*What you should do*
Transcribe the lines below, beginning with the line that contains "Software Policies key shown below. Enter" and continuing through the line that contains "Meet the FOX 11 Team", with both of those lines included. Leave the picture markers out of your transcription.

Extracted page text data

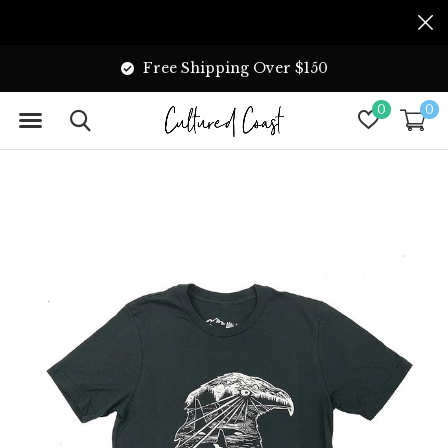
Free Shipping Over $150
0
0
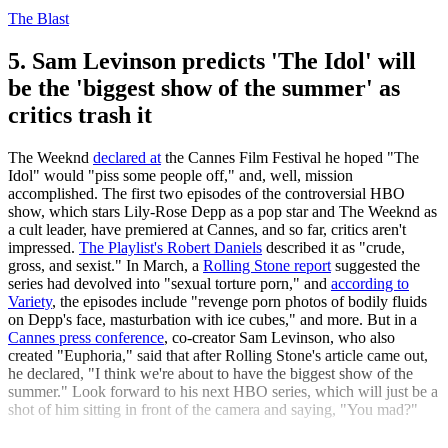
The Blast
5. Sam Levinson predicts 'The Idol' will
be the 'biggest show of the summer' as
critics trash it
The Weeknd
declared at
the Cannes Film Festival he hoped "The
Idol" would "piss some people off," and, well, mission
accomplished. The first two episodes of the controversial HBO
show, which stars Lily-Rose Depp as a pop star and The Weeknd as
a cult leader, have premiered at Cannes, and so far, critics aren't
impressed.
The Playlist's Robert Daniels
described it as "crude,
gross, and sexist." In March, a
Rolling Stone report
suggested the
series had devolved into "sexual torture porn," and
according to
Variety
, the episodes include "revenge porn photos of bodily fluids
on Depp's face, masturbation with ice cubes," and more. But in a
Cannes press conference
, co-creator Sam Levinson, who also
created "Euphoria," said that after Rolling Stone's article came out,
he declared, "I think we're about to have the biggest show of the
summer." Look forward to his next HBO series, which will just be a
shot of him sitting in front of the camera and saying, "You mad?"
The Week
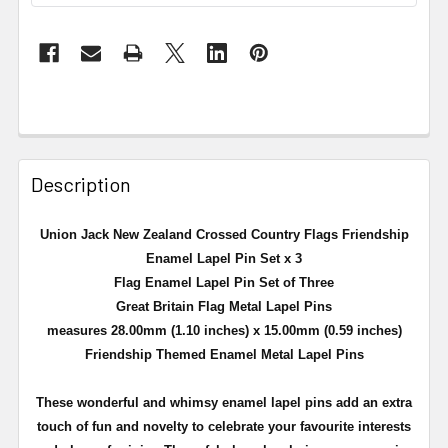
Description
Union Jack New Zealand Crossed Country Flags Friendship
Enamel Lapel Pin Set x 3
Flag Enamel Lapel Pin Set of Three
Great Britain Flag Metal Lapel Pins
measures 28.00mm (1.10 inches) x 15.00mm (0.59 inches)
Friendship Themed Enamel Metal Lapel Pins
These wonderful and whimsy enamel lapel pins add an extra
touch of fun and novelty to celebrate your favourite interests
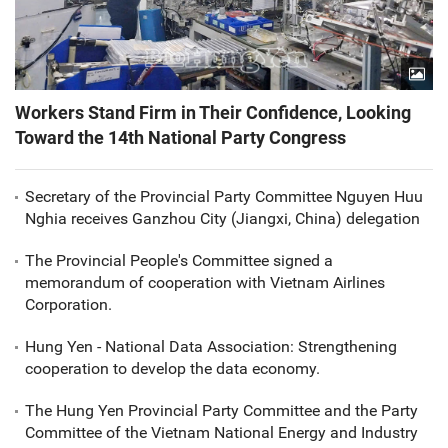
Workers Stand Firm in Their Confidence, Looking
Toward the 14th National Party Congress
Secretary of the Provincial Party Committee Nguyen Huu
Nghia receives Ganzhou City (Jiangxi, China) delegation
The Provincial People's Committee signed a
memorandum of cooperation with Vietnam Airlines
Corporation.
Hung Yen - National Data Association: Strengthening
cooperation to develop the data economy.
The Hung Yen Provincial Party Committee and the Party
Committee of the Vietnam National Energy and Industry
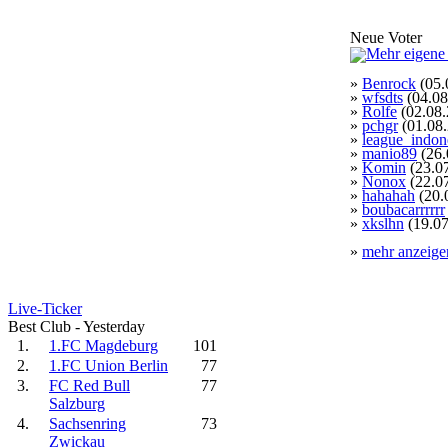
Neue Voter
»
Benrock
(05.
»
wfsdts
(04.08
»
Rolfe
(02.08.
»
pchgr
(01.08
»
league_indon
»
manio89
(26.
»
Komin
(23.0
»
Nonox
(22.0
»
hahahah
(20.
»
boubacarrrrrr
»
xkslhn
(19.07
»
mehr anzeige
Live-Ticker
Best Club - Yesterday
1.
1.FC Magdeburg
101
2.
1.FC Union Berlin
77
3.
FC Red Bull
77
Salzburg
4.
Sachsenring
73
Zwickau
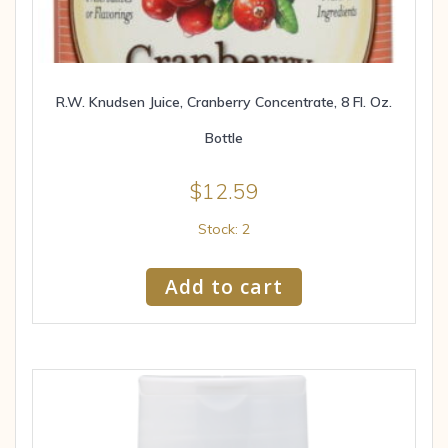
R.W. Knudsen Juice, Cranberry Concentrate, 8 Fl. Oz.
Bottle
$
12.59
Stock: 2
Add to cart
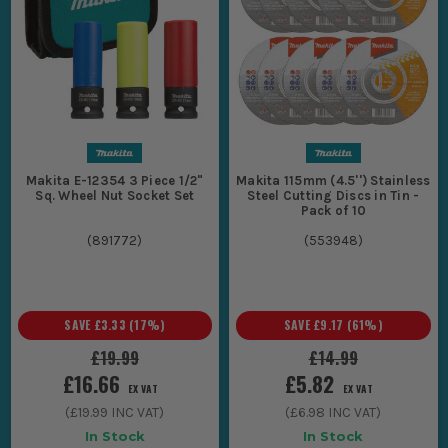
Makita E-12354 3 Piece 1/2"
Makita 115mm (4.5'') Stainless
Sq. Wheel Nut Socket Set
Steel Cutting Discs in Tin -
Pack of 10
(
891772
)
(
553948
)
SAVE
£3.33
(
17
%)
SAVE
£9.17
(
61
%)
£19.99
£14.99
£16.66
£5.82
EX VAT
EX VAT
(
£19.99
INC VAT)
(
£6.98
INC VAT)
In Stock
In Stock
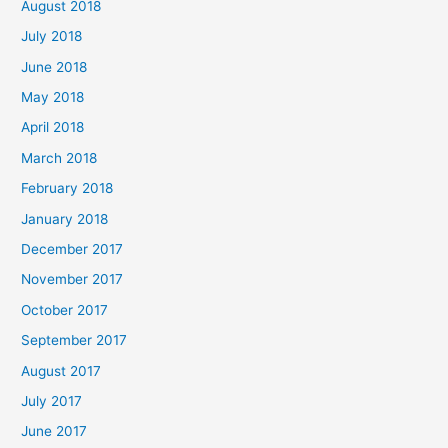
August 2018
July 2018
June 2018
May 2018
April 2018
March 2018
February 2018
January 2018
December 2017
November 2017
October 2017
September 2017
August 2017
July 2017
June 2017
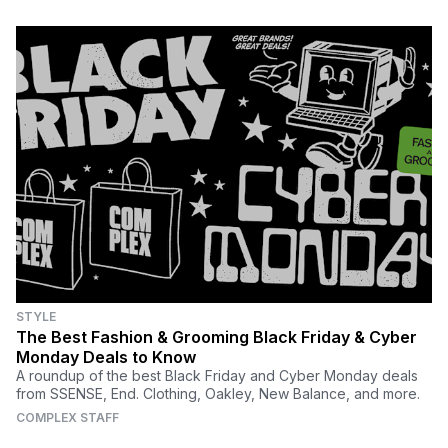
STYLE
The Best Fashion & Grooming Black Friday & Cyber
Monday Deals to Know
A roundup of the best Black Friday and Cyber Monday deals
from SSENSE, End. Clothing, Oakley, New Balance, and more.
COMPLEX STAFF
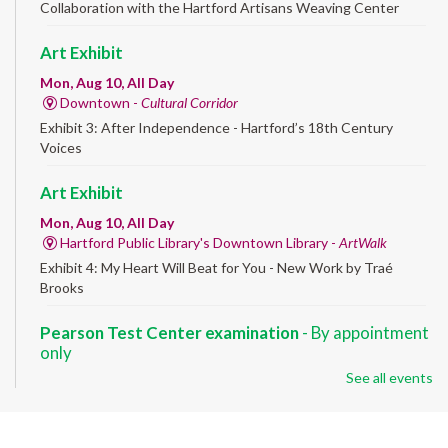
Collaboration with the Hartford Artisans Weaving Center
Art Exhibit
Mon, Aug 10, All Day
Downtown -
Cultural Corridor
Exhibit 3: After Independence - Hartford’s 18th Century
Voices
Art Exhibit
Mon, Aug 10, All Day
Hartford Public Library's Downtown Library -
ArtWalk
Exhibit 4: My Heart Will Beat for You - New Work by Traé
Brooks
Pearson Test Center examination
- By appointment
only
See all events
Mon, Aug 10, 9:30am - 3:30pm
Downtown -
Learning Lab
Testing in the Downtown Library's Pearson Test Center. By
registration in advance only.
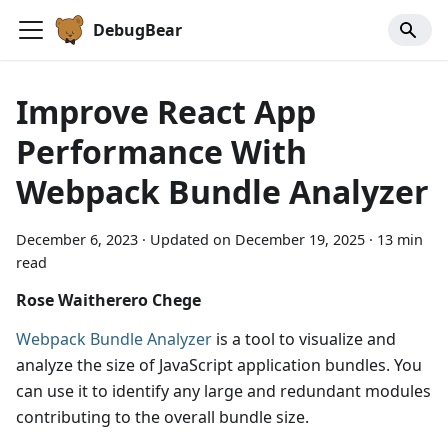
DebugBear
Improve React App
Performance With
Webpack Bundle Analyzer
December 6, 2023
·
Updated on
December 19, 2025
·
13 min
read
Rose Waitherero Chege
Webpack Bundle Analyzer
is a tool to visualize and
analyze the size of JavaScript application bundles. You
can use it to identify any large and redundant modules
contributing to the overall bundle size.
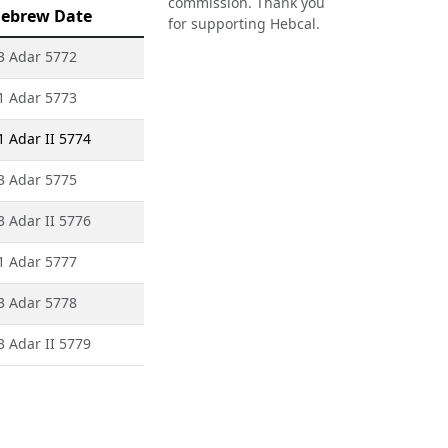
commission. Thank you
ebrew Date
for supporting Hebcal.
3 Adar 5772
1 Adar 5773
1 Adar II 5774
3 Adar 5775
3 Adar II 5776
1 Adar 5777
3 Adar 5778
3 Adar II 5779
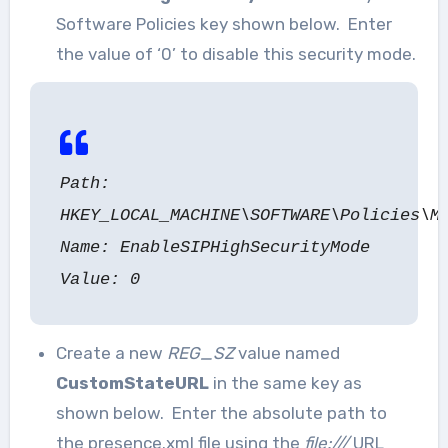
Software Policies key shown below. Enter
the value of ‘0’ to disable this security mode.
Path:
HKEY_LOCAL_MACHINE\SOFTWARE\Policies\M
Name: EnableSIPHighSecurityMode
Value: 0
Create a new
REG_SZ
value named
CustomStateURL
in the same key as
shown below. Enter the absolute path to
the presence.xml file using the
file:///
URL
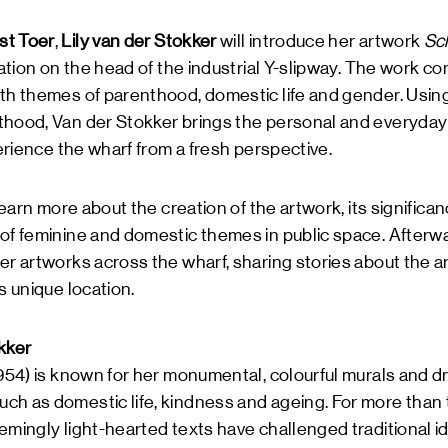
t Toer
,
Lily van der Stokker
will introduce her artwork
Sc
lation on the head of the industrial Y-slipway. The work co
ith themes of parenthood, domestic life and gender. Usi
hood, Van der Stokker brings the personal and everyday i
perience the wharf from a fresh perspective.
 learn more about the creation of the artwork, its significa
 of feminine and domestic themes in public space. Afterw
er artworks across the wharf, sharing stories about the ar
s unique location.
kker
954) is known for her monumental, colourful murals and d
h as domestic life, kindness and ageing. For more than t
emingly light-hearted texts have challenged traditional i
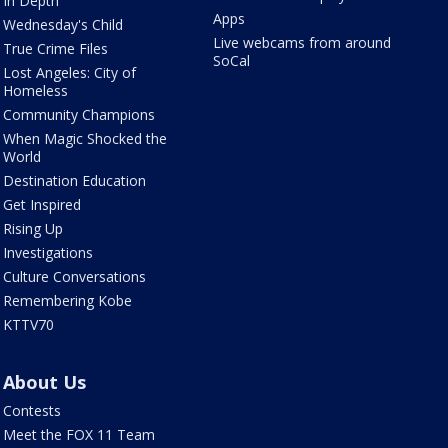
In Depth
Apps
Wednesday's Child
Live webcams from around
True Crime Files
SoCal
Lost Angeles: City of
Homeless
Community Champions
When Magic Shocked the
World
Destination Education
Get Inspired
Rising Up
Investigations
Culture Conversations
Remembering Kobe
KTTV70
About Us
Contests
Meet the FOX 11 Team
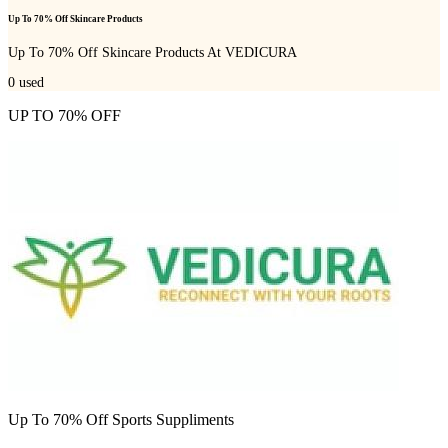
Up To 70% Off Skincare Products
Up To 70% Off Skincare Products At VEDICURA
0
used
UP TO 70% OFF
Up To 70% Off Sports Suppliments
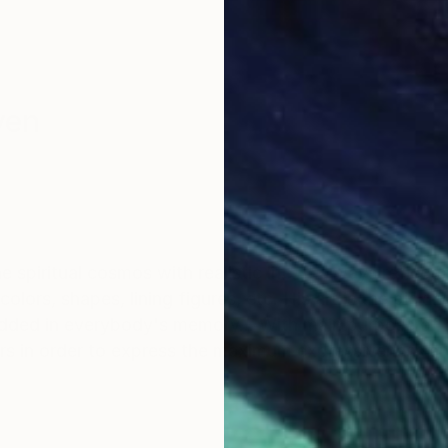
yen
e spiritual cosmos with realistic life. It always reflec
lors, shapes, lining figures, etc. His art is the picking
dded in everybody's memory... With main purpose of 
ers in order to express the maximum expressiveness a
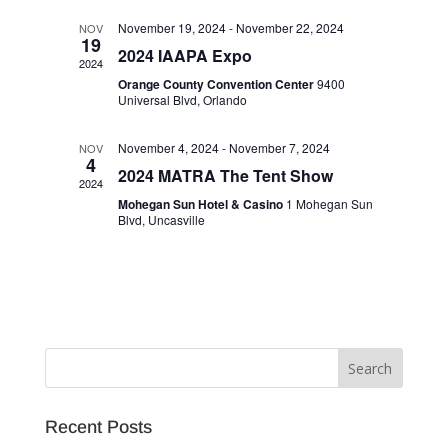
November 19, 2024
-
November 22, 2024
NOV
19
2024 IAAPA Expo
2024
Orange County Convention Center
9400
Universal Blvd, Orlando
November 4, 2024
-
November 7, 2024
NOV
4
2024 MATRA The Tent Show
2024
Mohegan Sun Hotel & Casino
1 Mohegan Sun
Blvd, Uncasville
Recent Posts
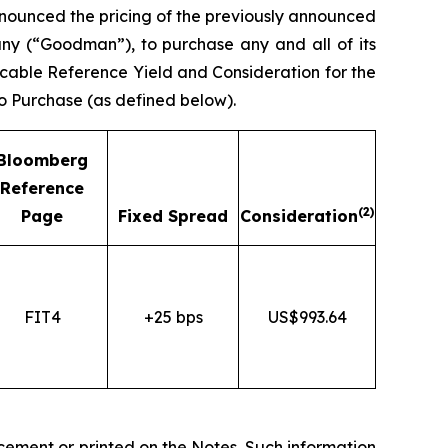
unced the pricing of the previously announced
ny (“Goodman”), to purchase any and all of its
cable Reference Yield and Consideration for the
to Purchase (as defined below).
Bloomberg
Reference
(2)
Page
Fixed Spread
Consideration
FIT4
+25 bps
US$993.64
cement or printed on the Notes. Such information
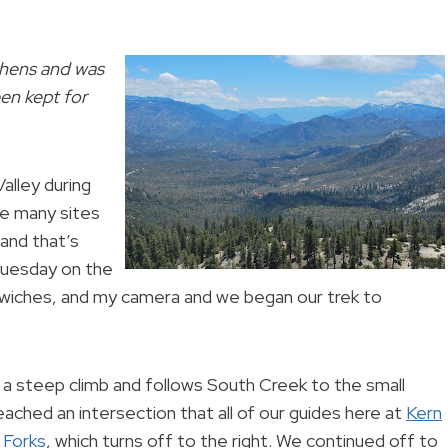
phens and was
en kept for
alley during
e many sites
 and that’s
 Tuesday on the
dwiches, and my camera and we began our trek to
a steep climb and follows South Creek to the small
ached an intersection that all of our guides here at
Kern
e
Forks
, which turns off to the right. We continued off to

*Task result*
Software Policies key shown below. Enter
the value of ‘0’ to disable this security mode.
Path:
HKEY_LOCAL_MACHINE\SOFTWARE\Policies\M
Name: EnableSIPHighSecurityMode
Value: 0
Create a new
REG_SZ
value named
CustomStateURL
in the same key as
shown below. Enter the absolute path to
the presence.xml file using the
file:///
URL
t Toer
,
Lily van der Stokker
will introduce her artwork
Sc
lation on the head of the industrial Y-slipway. The work co
ith themes of parenthood, domestic life and gender. Usi
hood, Van der Stokker brings the personal and everyday i
perience the wharf from a fresh perspective.
 learn more about the creation of the artwork, its significa
 of feminine and domestic themes in public space. Afterw
er artworks across the wharf, sharing stories about the ar
s unique location.
kker
954) is known for her monumental, colourful murals and d
h as domestic life, kindness and ageing. For more than t
emingly light-hearted texts have challenged traditional i
In Depth
Apps
Wednesday's Child
Live webcams from around
True Crime Files
SoCal
Lost Angeles: City of
Homeless
Community Champions
When Magic Shocked the
World
Destination Education
Get Inspired
Rising Up
Investigations
Culture Conversations
Remembering Kobe
KTTV70
About Us
Contests
Meet the FOX 11 Team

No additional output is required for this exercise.